TO-DO ITEM: Word for word, return the lines below from the first through the line that has "Cyclisme: pourquoi tant de maigreur?", dropping the pictures.

[Collected data]
■ ■ ■
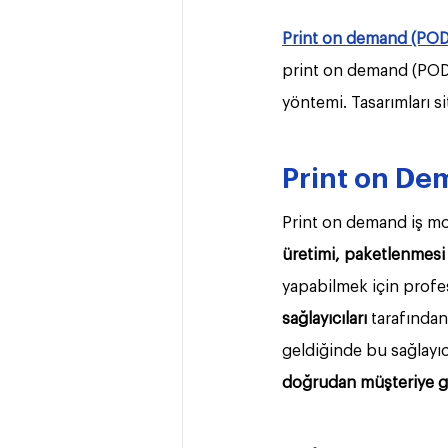
Print on demand (POD
print on demand (POD) 
yöntemi. Tasarımları s
Print on De
Print on demand iş mo
üretimi, paketlenmesi
yapabilmek için profes
sağlayıcıları
 tarafından
geldiğinde bu sağlayıcı 
doğrudan müşteriye gö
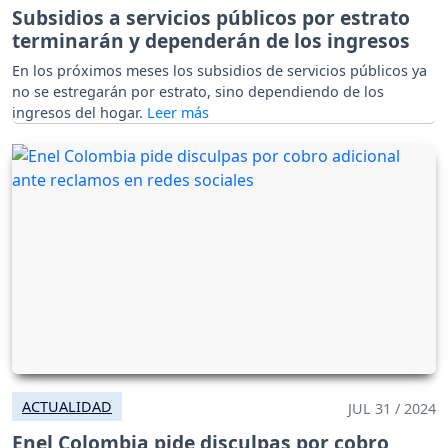
Subsidios a servicios públicos por estrato
terminarán y dependerán de los ingresos
En los próximos meses los subsidios de servicios públicos ya
no se estregarán por estrato, sino dependiendo de los
ingresos del hogar.
ACTUALIDAD
JUL 31 / 2024
Enel Colombia pide disculpas por cobro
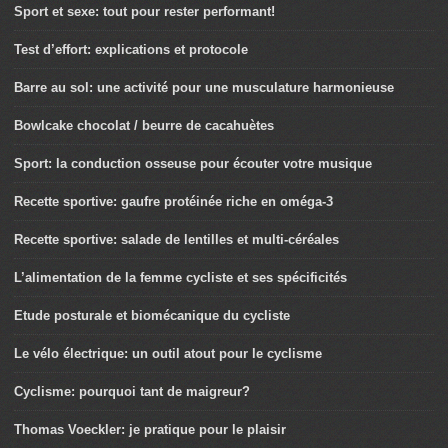
Sport et sexe: tout pour rester performant!
Test d’effort: explications et protocole
Barre au sol: une activité pour une musculature harmonieuse
Bowlcake chocolat / beurre de cacahuètes
Sport: la conduction osseuse pour écouter votre musique
Recette sportive: gaufre protéinée riche en oméga-3
Recette sportive: salade de lentilles et multi-céréales
L’alimentation de la femme cycliste et ses spécificités
Etude posturale et biomécanique du cycliste
Le vélo électrique: un outil atout pour le cyclisme
Cyclisme: pourquoi tant de maigreur?
Thomas Voeckler: je pratique pour le plaisir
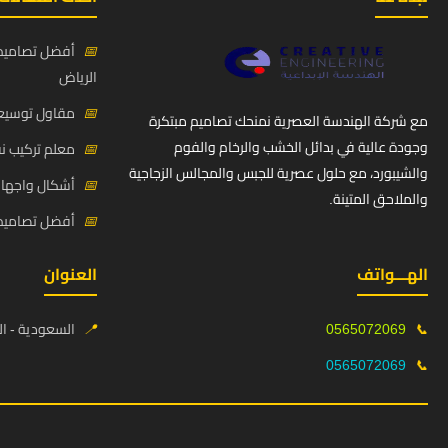
📅
أفضل تصاميم 
الرياض
📅
مقاول توسيعة
مع شركة الهندسة العصرية نمنحك تصاميم مبتكرة
وجودة عالية في بدائل الخشب والرخام والفوم
📅
معلم تركيب ن
والشيبورد، مع حلول عصرية للجبس والمجالس الزجاجية
📅
أشكال واجهات
والملاحق المتينة.
📅
أفضل تصاميم د
الهـــواتف
العنوان
📞
0565072069
📍
السعودية - ال
0565072069
📞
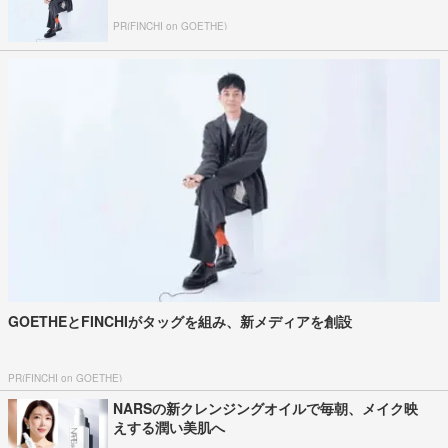
PR(FINCHI on GOETHE)
GOETHEとFINCHIがタッグを組み、新メディアを創設
PR(FINCHI on GOETHE)
NARSの新クレンジングオイルで毎朝、メイク映
えする潤い美肌へ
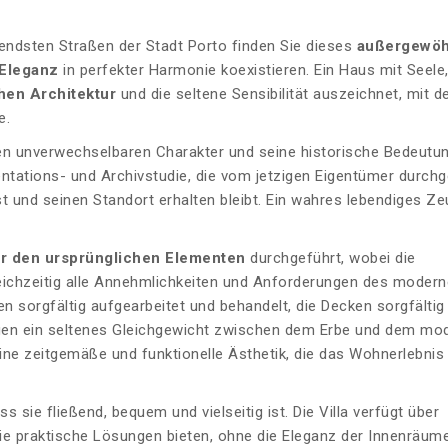
tendsten Straßen der Stadt Porto finden Sie dieses
außergewöh
Eleganz
in perfekter Harmonie koexistieren. Ein Haus mit Seele
hen Architektur
und die seltene Sensibilität auszeichnet, mit d
e.
en unverwechselbaren Charakter und seine historische Bedeutu
ntations- und Archivstudie, die vom jetzigen Eigentümer durchg
 und seinen Standort erhalten bleibt. Ein wahres lebendiges Ze
r den ursprünglichen Elementen
durchgeführt, wobei die
leichzeitig alle Annehmlichkeiten und Anforderungen des moder
en sorgfältig aufgearbeitet und behandelt, die Decken sorgfältig
igen ein seltenes Gleichgewicht zwischen dem Erbe und dem mo
ne zeitgemäße und funktionelle Ästhetik, die das Wohnerlebnis 
 sie fließend, bequem und vielseitig ist. Die Villa verfügt über
die praktische Lösungen bieten, ohne die Eleganz der Innenräum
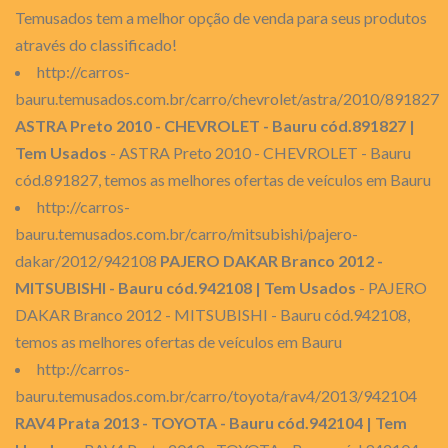
Temusados tem a melhor opção de venda para seus produtos
através do classificado!
http://carros-
bauru.temusados.com.br/carro/chevrolet/astra/2010/891827
ASTRA Preto 2010 - CHEVROLET - Bauru cód.891827 |
Tem Usados
- ASTRA Preto 2010 - CHEVROLET - Bauru
cód.891827, temos as melhores ofertas de veículos em Bauru
http://carros-
bauru.temusados.com.br/carro/mitsubishi/pajero-
dakar/2012/942108
PAJERO DAKAR Branco 2012 -
MITSUBISHI - Bauru cód.942108 | Tem Usados
- PAJERO
DAKAR Branco 2012 - MITSUBISHI - Bauru cód.942108,
temos as melhores ofertas de veículos em Bauru
http://carros-
bauru.temusados.com.br/carro/toyota/rav4/2013/942104
RAV4 Prata 2013 - TOYOTA - Bauru cód.942104 | Tem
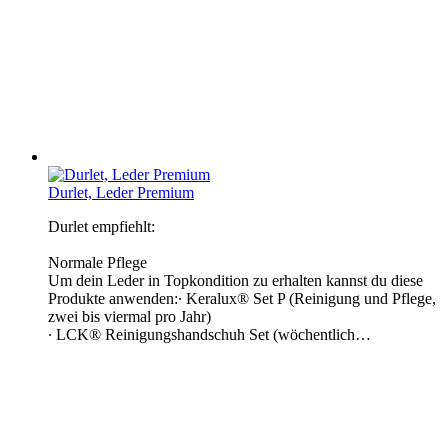
Durlet, Leder Premium
Durlet empfiehlt:
Normale Pflege
Um dein Leder in Topkondition zu erhalten kannst du diese
Produkte anwenden:∙ Keralux® Set P (Reinigung und Pflege,
zwei bis viermal pro Jahr)
∙ LCK® Reinigungshandschuh Set (wöchentlich…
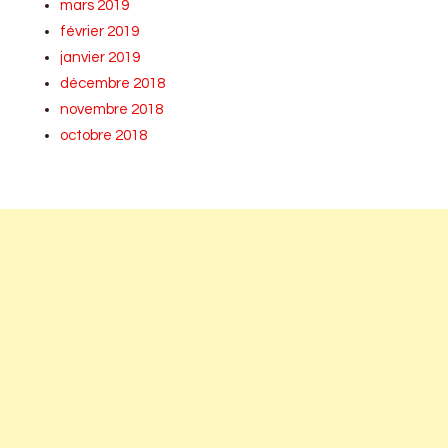
mars 2019
février 2019
janvier 2019
décembre 2018
novembre 2018
octobre 2018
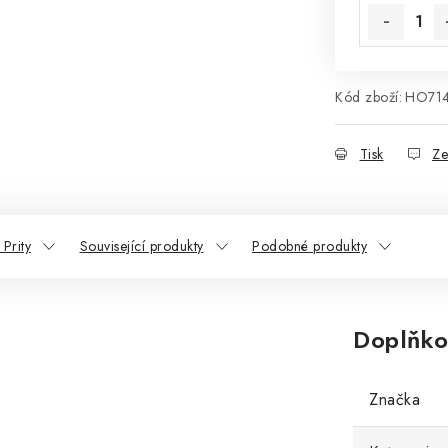
Kód zboží:
HO71
Tisk
Ze
Prity
Související produkty
Podobné produkty
Doplňko
Značka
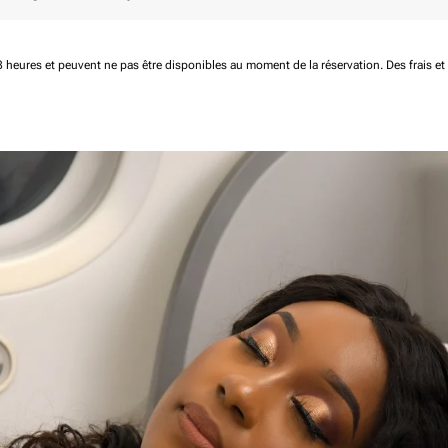
 48 heures et peuvent ne pas être disponibles au moment de la réservation.
Des frais e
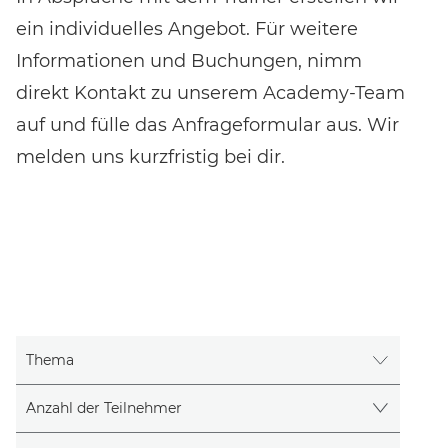
ein individuelles Angebot. Für weitere
Informationen und Buchungen, nimm
direkt Kontakt zu unserem Academy-Team
auf und fülle das Anfrageformular aus. Wir
melden uns kurzfristig bei dir.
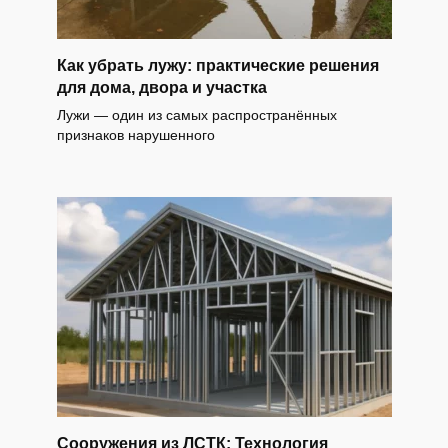
Как убрать лужу: практические решения
для дома, двора и участка
Лужи — один из самых распространённых
признаков нарушенного
Сооружения из ЛСТК: Технология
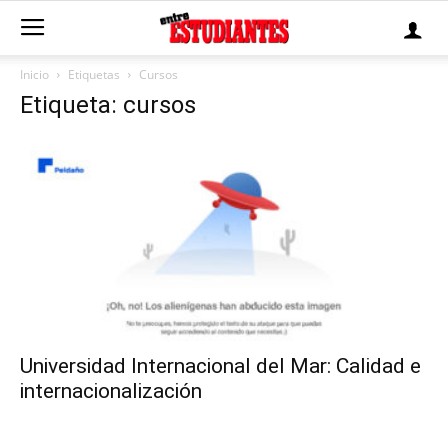
Inicio
Etiquetas
Cursos
Etiqueta: cursos
Universidad Internacional del Mar: Calidad e
internacionalización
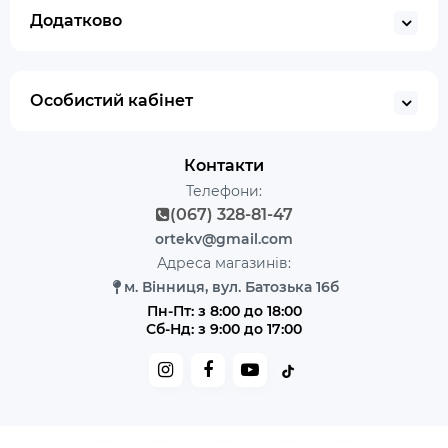
Додатково
Особистий кабінет
Контакти
Телефони:
(067) 328-81-47
ortekv@gmail.com
Адреса магазинів:
м. Вінниця, вул. Батозька 16б
Пн-Пт: з 8:00 до 18:00
Сб-Нд: з 9:00 до 17:00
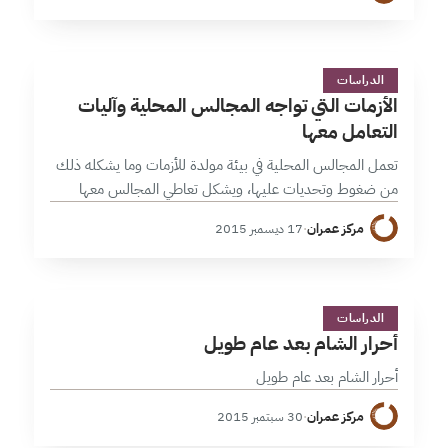
ا
1 دقائق
الدراسات
الأزمات التي تواجه المجالس المحلية وآليات
التعامل معها
تعمل المجالس المحلية في بيئة مولدة للأزمات وما يشكله ذلك
من ضغوط وتحديات عليها، ويشكل تعاطي المجالس معها
اختبار لمدى نجاحها في تشكيل هياكل حوكمة قادرة على ملئ
مركز عمران
·
17 ديسمبر 2015
الفراغ الخدمي…
أ
2 دقائق
الدراسات
أحرار الشام بعد عام طويل
أحرار الشام بعد عام طويل
مركز عمران
·
30 سبتمبر 2015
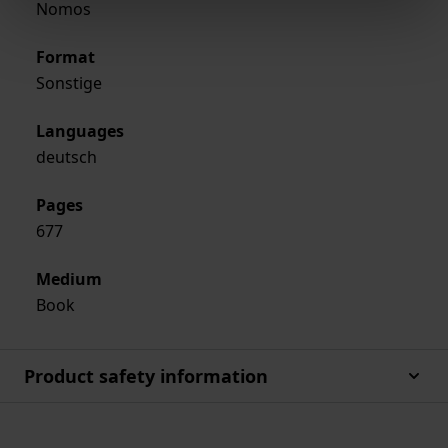
Nomos
Format
Sonstige
Languages
deutsch
Pages
677
Medium
Book
Product safety information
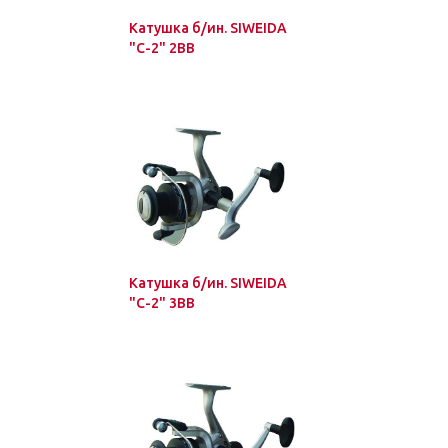
Катушка б/ин. SIWEIDA
"C-2" 2BB
Катушка б/ин. SIWEIDA
"C-2" 3BB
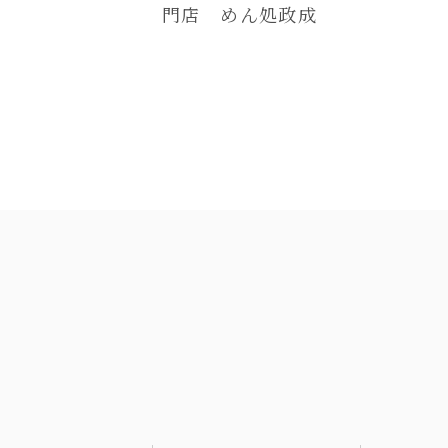
門店 めん処政成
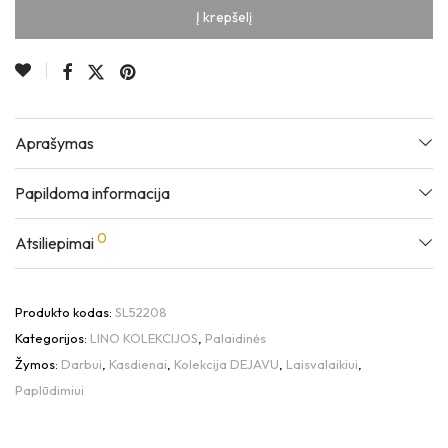
Į krepšelį
Aprašymas
Papildoma informacija
0
Atsiliepimai
Produkto kodas:
SL52208
Kategorijos:
LINO KOLEKCIJOS
,
Palaidinės
Žymos:
Darbui
,
Kasdienai
,
Kolekcija DEJAVU
,
Laisvalaikiui
,
Paplūdimiui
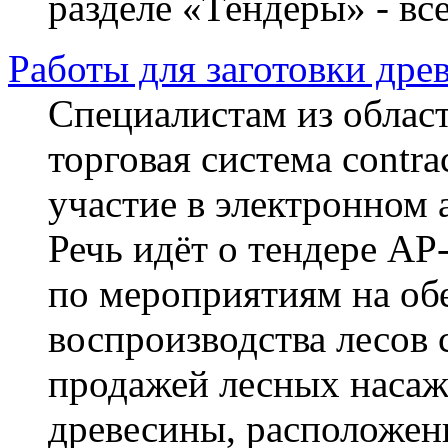
разделе «Тендеры» - вс
Работы для заготовки дре
Специалистам из област
торговая система contra
участие в электронном 
Речь идёт о тендере АР
по мероприятиям на об
воспроизводства лесов 
продажей лесных насаж
древесины, расположен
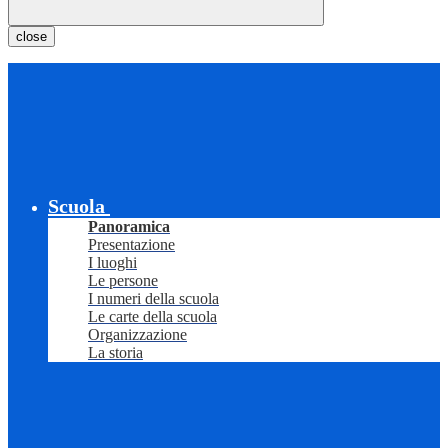
close
Scuola
Panoramica
Presentazione
I luoghi
Le persone
I numeri della scuola
Le carte della scuola
Organizzazione
La storia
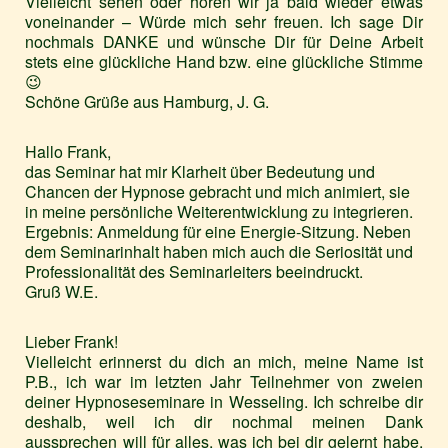
Vielleicht sehen oder hören wir ja bald wieder etwas
voneinander – Würde mich sehr freuen. Ich sage Dir
nochmals DANKE und wünsche Dir für Deine Arbeit
stets eine glückliche Hand bzw. eine glückliche Stimme
😉
Schöne Grüße aus Hamburg, J. G.
Hallo Frank,
das Seminar hat mir Klarheit über Bedeutung und
Chancen der Hypnose gebracht und mich animiert, sie
in meine persönliche Weiterentwicklung zu integrieren.
Ergebnis: Anmeldung für eine Energie-Sitzung. Neben
dem Seminarinhalt haben mich auch die Seriosität und
Professionalität des Seminarleiters beeindruckt.
Gruß W.E.
Lieber Frank!
Vielleicht erinnerst du dich an mich, meine Name ist
P.B., ich war im letzten Jahr Teilnehmer von zweien
deiner Hypnoseseminare in Wesseling. Ich schreibe dir
deshalb, weil ich dir nochmal meinen Dank
aussprechen will für alles, was ich bei dir gelernt habe.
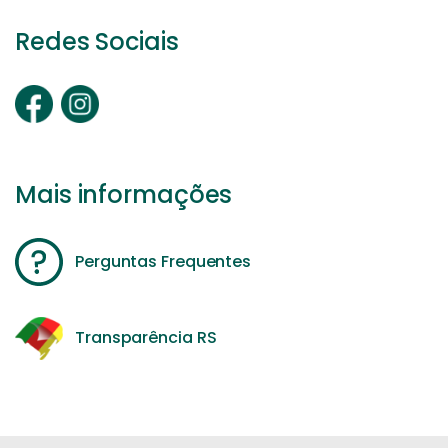
Redes Sociais
Mais informações
Perguntas Frequentes
Transparência RS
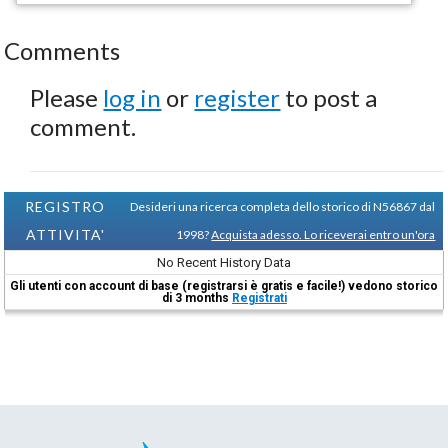
Comments
Please
log in
or
register
to post a
comment.
REGISTRO
Desideri una ricerca completa dello storico di N56867 dal
ATTIVITA'
1998?
Acquista adesso. Lo riceverai entro un'ora
No Recent History Data
Gli utenti con account di base (registrarsi è gratis e facile!) vedono storico
di 3 months
Registrati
■ ■ ■
RESPONSE AREA:
Print on demand (POD
print on demand (POD) 
yöntemi. Tasarımları s
Print on De
Print on demand iş mo
üretimi, paketlenmesi
yapabilmek için profes
sağlayıcıları
 tarafından
geldiğinde bu sağlayıcı 
doğrudan müşteriye gö
Subsidios a servicios públicos por estrato
terminarán y dependerán de los ingresos
En los próximos meses los subsidios de servicios públicos ya
no se estregarán por estrato, sino dependiendo de los
ingresos del hogar.
ACTUALIDAD
JUL 31 / 2024
Enel Colombia pide disculpas por cobro
Sport et sexe: tout pour rester performant!
Test d’effort: explications et protocole
Barre au sol: une activité pour une musculature harmonieuse
Bowlcake chocolat / beurre de cacahuètes
Sport: la conduction osseuse pour écouter votre musique
Recette sportive: gaufre protéinée riche en oméga-3
Recette sportive: salade de lentilles et multi-céréales
L’alimentation de la femme cycliste et ses spécificités
Etude posturale et biomécanique du cycliste
Le vélo électrique: un outil atout pour le cyclisme
Cyclisme: pourquoi tant de maigreur?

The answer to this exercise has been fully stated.